- WHAT TO DO -
List, from the lines below, each one with "stage" in it.

- SUPPLIED RECORDS -
==============================

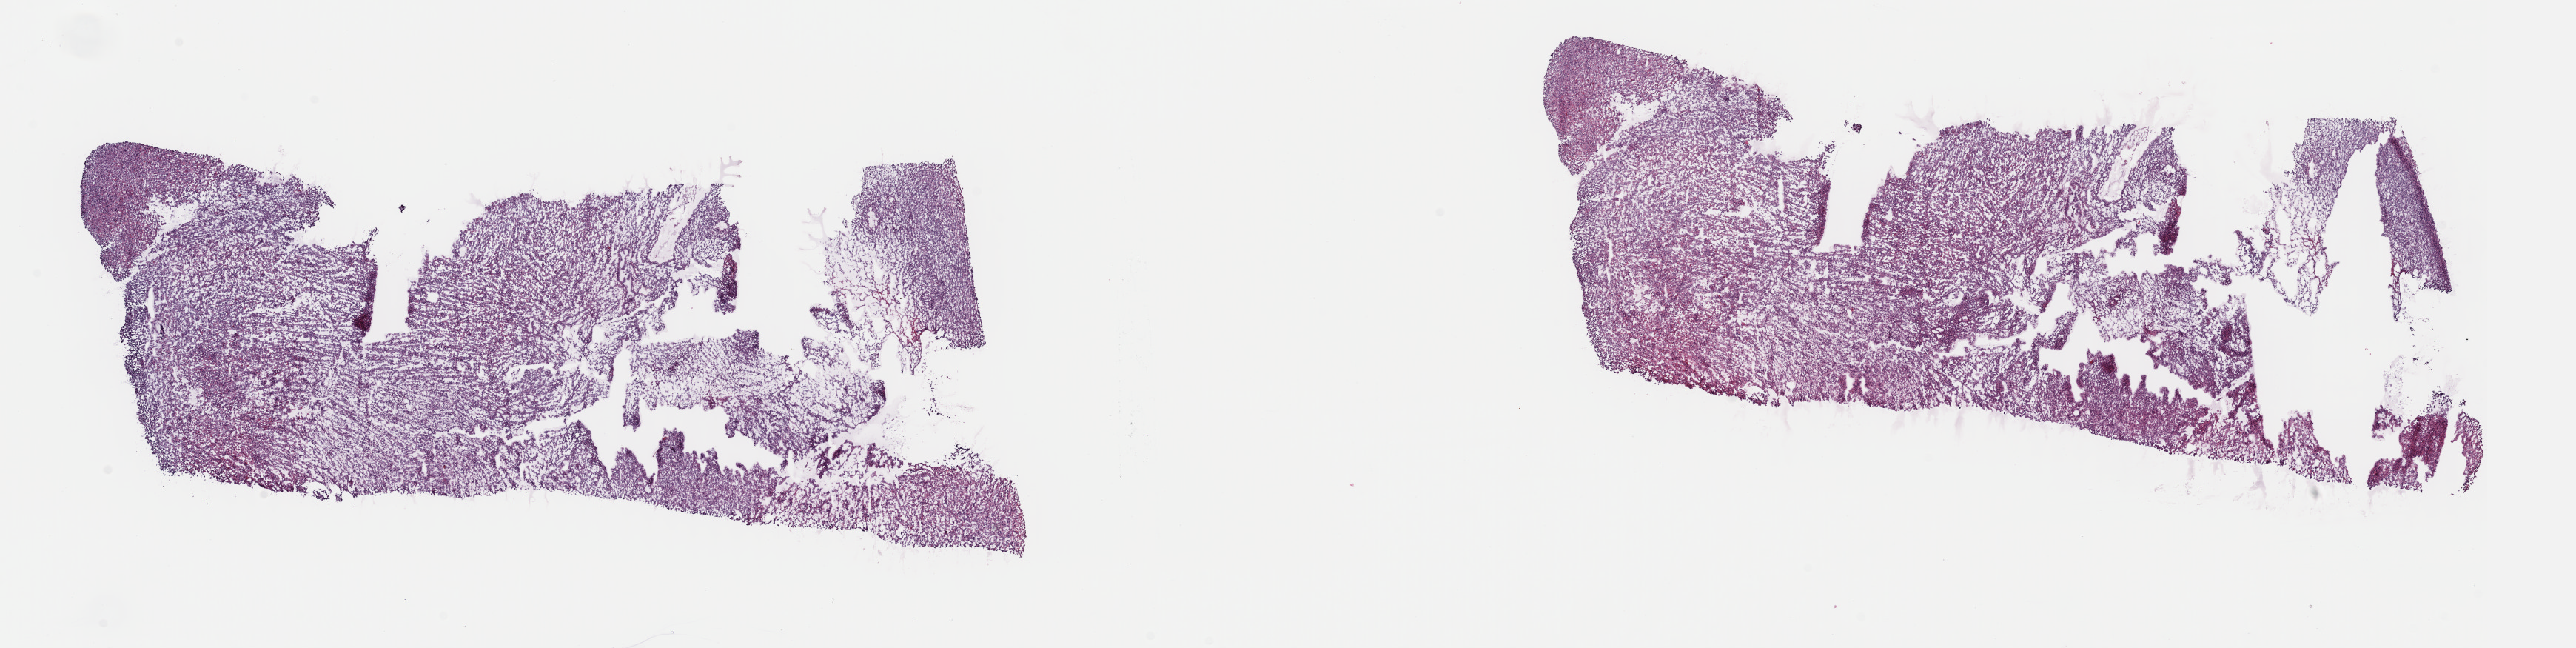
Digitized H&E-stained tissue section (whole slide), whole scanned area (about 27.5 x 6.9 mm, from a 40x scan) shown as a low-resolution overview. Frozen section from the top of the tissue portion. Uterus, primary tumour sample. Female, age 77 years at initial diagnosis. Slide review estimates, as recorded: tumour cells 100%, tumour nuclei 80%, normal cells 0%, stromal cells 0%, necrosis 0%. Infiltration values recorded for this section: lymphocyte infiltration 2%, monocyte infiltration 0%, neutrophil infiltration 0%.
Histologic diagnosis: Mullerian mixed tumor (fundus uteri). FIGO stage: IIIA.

==============================

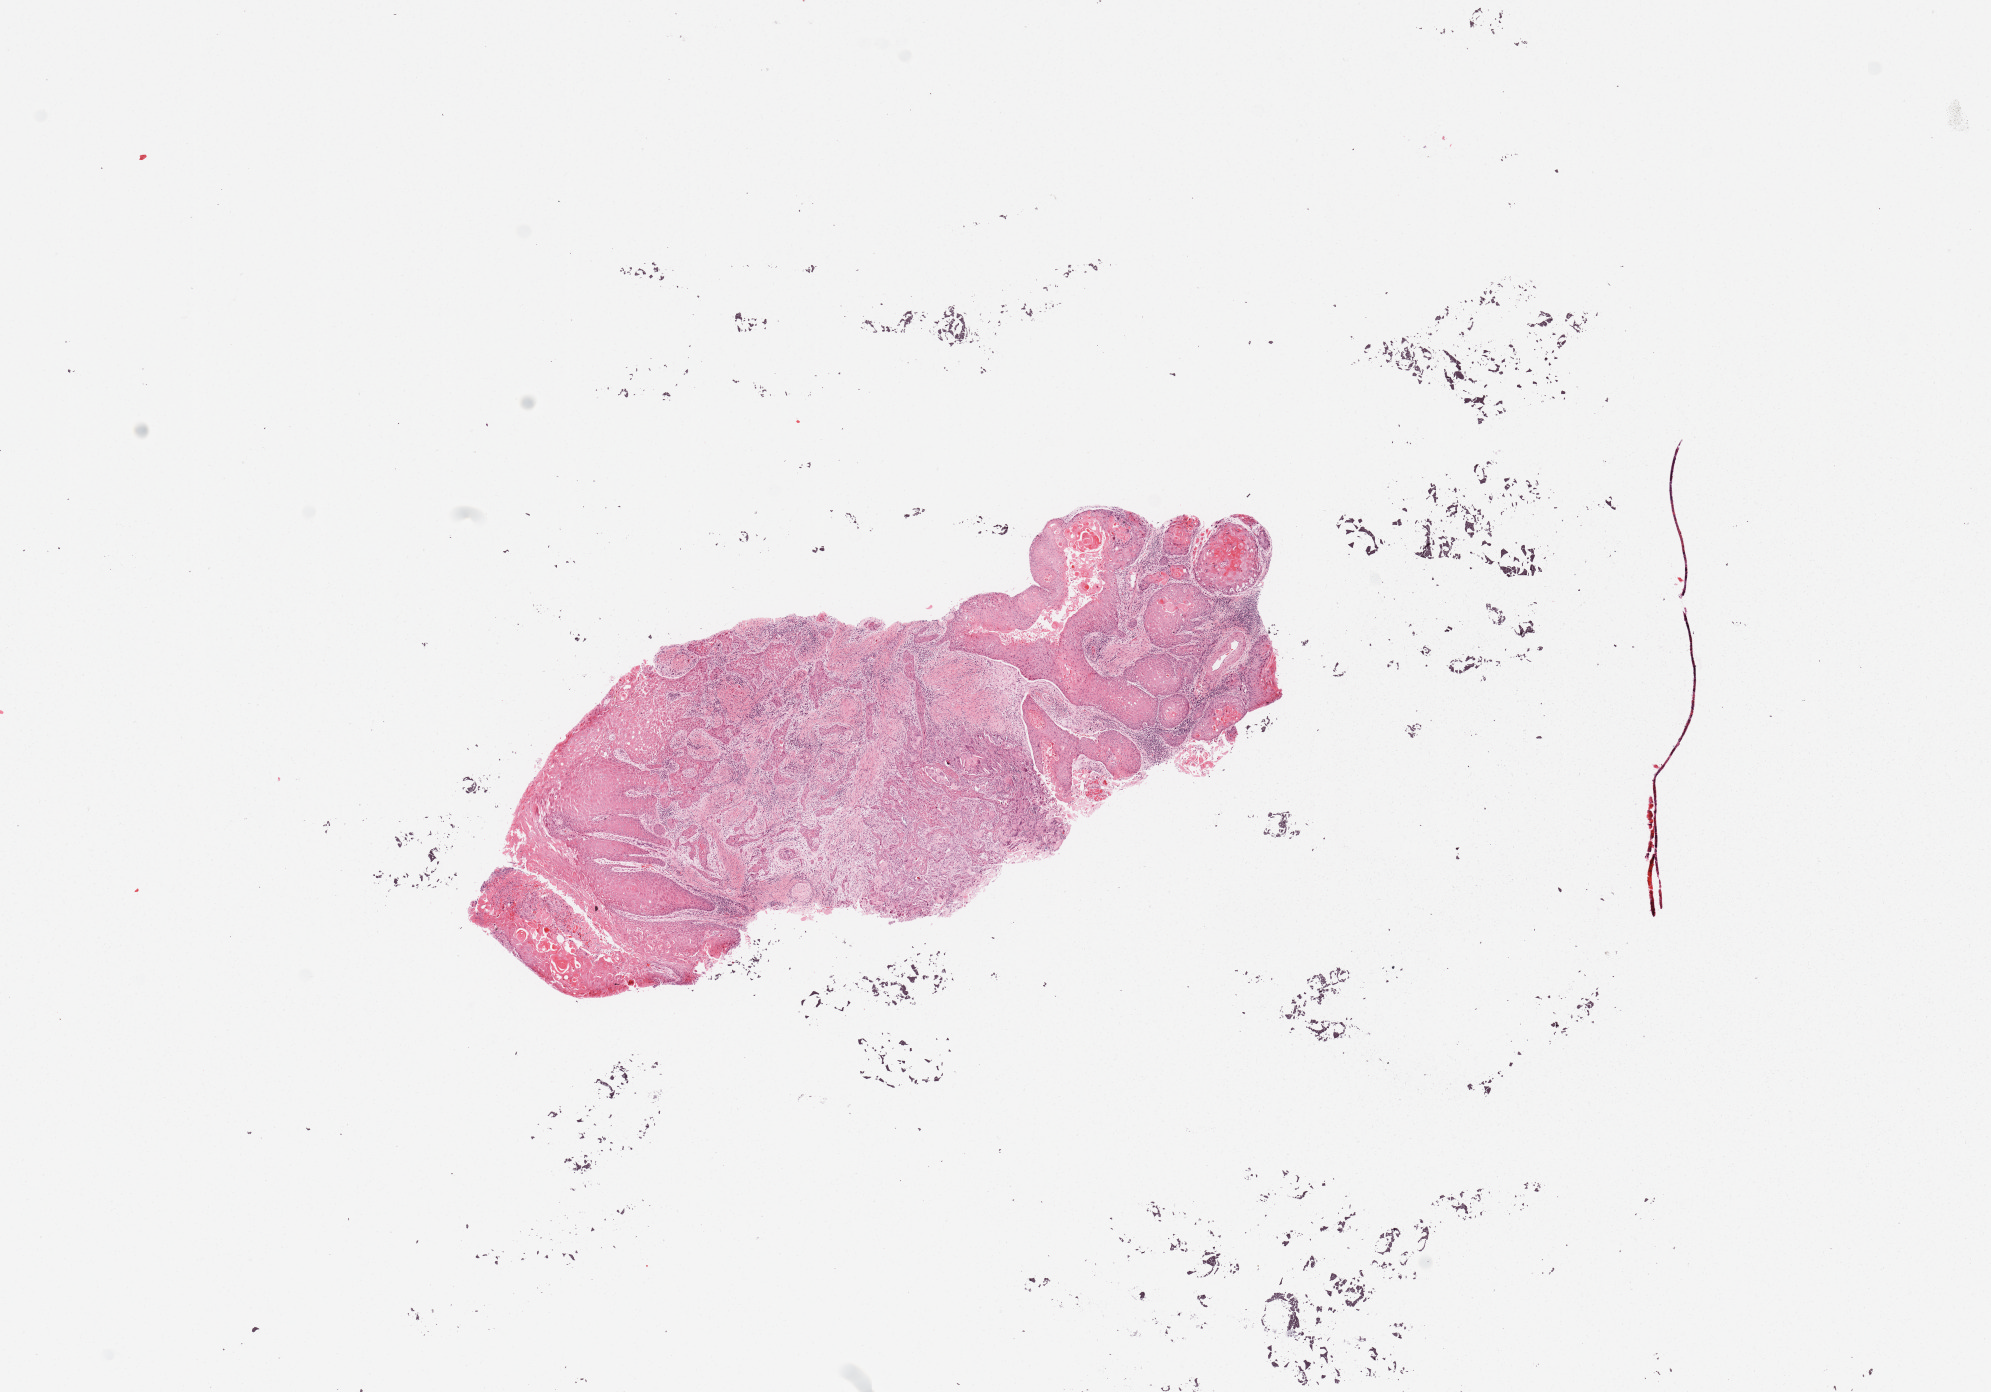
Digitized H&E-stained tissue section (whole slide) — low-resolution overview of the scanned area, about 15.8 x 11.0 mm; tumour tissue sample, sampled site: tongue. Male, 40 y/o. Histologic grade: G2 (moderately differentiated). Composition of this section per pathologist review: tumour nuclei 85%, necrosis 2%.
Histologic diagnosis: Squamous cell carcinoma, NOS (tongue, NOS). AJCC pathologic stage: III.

==============================

- RESULT -
Histologic diagnosis: Mullerian mixed tumor (fundus uteri). FIGO stage: IIIA.
Histologic diagnosis: Squamous cell carcinoma, NOS (tongue, NOS). AJCC pathologic stage: III.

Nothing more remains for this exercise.